Digitaler Zähler – Moderne Messeinrichtung

Intelligentes Messsystem – Smart Meter
Moderne Messeinrichtung (mME) + Smart-Meter-Gateway = intelligentes Messsystem (iMSys)
Deutschland steht vor einer Neuausrichtung des Energiemarktes. Zentrale Herausforderung für die Stromnetze ist, das Gleichgewicht zwischen Stromeinspeisung und Stromverbrauch zu wahren. Mit der Zunahme der Nutzung regenerativ erzeugter Energie, zum Beispiel aus Sonne und Wind, ist es nicht mehr so einfach, dieses Gleichgewicht herzustellen. Denn der Strom wird erzeugt, unabhängig davon, ob zum gleichen Zeitpunkt Nachfrage besteht. Um diese Herausforderung meistern zu können, muss unser Stromnetz intelligenter werden. Digitale Zähler sind ein Beitrag zu diesem intelligenten Stromnetz der Zukunft.
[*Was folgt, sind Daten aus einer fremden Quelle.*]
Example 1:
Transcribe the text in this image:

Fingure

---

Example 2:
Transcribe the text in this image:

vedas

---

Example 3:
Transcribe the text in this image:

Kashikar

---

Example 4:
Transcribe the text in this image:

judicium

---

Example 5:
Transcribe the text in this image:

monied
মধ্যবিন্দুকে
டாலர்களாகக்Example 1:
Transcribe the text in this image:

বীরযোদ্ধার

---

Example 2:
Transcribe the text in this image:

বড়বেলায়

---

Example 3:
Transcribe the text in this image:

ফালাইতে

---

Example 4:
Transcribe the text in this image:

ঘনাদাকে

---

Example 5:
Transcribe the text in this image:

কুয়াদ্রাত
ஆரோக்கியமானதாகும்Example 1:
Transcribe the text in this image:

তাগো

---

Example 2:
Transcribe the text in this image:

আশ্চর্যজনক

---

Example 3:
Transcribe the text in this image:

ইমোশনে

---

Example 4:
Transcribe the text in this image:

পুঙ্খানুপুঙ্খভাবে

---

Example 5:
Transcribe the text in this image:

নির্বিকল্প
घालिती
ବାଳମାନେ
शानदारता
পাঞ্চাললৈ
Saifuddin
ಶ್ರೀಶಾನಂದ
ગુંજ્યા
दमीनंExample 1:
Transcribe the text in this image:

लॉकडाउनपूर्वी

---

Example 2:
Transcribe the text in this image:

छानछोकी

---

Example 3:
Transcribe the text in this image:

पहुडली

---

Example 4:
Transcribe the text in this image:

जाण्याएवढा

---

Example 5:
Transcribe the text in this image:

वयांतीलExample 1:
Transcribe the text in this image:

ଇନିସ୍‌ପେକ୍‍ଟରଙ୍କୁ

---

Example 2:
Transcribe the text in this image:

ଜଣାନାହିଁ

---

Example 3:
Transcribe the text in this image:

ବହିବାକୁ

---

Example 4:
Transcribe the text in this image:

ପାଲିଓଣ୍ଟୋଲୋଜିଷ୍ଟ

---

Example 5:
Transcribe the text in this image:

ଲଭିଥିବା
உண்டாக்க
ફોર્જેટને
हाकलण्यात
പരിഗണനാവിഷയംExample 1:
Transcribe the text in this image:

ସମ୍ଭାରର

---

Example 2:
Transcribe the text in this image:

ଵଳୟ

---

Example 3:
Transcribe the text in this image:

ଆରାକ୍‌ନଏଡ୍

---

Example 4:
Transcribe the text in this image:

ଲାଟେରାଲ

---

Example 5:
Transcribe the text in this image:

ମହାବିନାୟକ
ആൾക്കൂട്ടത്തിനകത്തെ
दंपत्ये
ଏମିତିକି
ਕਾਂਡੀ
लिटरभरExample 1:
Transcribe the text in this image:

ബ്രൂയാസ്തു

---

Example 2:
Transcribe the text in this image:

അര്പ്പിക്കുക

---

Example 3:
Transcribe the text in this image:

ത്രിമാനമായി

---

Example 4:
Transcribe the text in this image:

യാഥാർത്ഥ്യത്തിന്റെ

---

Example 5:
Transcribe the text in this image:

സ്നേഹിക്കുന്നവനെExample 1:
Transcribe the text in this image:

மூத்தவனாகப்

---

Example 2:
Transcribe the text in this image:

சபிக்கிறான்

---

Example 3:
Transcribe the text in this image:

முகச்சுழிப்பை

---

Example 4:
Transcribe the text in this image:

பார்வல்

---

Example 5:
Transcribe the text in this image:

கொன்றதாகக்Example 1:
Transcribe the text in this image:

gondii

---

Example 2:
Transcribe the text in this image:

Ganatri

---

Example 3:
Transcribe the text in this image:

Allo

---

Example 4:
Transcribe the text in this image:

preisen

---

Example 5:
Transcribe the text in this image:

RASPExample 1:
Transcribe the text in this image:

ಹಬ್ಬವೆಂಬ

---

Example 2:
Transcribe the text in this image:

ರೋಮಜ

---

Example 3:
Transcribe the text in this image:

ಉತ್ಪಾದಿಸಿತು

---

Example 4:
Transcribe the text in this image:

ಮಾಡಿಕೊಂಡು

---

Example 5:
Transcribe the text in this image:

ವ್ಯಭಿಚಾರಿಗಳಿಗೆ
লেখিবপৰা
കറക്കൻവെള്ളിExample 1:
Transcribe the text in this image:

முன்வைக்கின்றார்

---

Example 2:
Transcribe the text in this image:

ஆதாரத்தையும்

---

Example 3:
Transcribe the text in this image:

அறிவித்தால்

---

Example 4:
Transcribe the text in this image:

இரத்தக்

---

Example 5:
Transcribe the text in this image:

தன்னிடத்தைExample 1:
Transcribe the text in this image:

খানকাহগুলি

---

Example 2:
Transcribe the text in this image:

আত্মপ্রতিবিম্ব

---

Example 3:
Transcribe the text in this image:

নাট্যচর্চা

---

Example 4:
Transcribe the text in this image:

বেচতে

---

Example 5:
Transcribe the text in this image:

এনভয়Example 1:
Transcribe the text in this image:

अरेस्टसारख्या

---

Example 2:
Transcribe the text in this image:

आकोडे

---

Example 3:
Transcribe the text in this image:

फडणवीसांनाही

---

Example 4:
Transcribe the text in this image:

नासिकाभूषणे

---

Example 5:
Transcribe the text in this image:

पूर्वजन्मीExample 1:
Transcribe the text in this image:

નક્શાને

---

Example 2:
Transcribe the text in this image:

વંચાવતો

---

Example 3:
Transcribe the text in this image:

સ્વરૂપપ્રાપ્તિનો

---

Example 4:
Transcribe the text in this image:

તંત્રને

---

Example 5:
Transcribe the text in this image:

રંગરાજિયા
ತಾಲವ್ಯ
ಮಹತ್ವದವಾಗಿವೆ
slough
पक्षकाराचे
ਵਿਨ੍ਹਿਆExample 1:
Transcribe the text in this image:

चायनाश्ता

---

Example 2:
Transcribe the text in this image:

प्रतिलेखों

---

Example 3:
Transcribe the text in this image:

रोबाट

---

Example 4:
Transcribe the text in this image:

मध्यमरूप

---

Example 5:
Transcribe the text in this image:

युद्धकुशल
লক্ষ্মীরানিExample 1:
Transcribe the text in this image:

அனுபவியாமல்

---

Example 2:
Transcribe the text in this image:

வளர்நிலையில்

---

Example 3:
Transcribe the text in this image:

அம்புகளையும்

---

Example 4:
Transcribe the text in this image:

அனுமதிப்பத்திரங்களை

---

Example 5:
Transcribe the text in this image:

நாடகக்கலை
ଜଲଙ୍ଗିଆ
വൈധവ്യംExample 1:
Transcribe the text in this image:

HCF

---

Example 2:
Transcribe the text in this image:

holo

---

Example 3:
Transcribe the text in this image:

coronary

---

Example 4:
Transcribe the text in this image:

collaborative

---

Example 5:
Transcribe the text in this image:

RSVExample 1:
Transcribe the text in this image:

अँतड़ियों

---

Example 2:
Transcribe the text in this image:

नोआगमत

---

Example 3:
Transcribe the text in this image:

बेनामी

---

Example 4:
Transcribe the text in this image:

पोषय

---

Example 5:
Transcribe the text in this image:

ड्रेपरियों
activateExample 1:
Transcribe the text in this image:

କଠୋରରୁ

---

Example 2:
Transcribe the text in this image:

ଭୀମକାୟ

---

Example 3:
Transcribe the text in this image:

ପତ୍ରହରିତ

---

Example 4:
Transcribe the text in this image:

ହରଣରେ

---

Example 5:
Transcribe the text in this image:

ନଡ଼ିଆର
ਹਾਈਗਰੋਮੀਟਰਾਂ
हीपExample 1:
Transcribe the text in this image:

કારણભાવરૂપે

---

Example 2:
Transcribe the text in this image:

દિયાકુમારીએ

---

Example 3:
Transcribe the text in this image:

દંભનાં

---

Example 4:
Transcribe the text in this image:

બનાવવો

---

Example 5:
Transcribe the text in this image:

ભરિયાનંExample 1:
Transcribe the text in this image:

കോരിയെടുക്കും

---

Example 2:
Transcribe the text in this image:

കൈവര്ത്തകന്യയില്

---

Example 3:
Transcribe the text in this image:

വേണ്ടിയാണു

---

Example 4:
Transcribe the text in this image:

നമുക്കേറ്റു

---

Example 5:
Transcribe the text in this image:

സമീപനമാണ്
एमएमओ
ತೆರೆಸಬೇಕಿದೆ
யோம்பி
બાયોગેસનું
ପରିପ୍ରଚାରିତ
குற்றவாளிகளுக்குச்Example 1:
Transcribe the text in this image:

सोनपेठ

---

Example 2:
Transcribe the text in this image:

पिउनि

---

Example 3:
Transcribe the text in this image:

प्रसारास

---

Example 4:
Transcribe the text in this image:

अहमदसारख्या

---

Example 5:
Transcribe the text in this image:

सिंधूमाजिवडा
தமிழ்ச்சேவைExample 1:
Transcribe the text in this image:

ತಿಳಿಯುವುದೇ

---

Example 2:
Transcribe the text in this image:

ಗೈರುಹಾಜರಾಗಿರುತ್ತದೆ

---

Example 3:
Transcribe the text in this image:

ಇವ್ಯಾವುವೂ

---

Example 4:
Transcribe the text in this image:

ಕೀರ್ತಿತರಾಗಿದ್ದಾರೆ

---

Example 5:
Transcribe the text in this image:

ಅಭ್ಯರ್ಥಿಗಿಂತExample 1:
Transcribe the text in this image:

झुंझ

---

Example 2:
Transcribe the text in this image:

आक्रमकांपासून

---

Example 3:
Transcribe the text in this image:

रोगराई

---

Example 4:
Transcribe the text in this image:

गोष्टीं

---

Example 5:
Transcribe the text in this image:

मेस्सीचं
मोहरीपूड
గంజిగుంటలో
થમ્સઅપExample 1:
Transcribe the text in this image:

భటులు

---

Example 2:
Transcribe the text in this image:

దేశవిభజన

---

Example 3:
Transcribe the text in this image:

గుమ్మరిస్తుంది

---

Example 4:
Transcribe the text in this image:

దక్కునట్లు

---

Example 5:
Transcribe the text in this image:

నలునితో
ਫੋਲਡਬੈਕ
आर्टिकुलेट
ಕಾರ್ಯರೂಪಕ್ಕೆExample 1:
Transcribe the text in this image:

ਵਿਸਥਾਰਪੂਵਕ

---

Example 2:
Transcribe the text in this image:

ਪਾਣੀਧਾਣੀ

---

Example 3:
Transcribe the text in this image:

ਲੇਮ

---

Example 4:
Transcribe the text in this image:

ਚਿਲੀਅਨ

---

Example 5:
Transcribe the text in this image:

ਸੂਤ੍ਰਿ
Zur Schaffung einheitlicher rechtlicher Rahmenbedingungen in Deutschland hat der Gesetzgeber 2023 das Gesetz zum Neustart der Digitalisierung der Energiewende (GNDEW) verabschiedet. Ein großer Bestandteil dieses Gesetzes ist das sogenannte Messstellenbetriebsgesetz (MsbG). Im MsbG befinden sich neben den zentralen Vorgaben für den Messstellenbetrieb die Grundlagen für den Rollout digitaler Zähler. Messstellenbetreiber sind demnach verpflichtet, bis 2032 flächendeckend moderne Messeinrichtungen (mME) und intelligente Messsysteme (iMSys) in ihrem Netzgebiet einzubauen.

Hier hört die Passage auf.